Collected data:
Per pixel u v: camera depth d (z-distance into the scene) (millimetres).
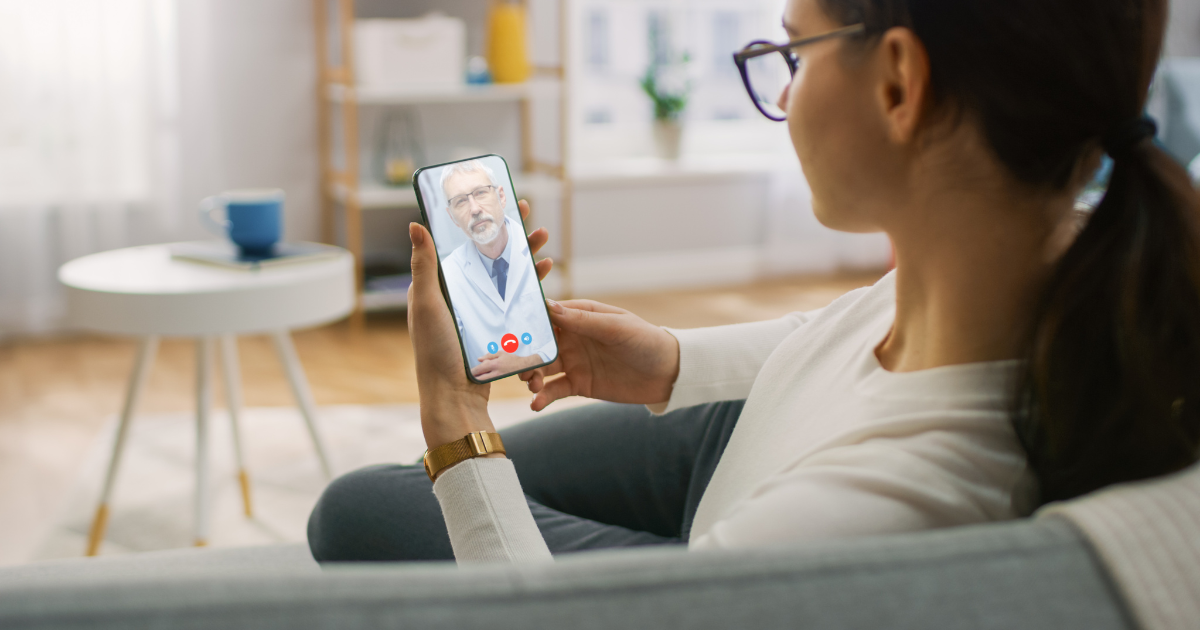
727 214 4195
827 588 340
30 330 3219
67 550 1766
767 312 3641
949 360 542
* * *
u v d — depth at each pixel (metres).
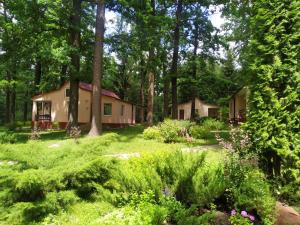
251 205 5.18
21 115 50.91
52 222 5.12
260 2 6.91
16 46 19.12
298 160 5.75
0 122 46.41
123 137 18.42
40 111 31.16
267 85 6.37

Assignment: Each line above from the one containing "Per pixel u" through the one containing "949 360 542" is to be returned verbatim. Nothing else, and no pictures.

Response:
Per pixel u v: camera depth d (z-distance into the scene) (millimetres).
727 214 4195
827 588 340
30 330 3219
67 550 1766
767 312 3641
949 360 542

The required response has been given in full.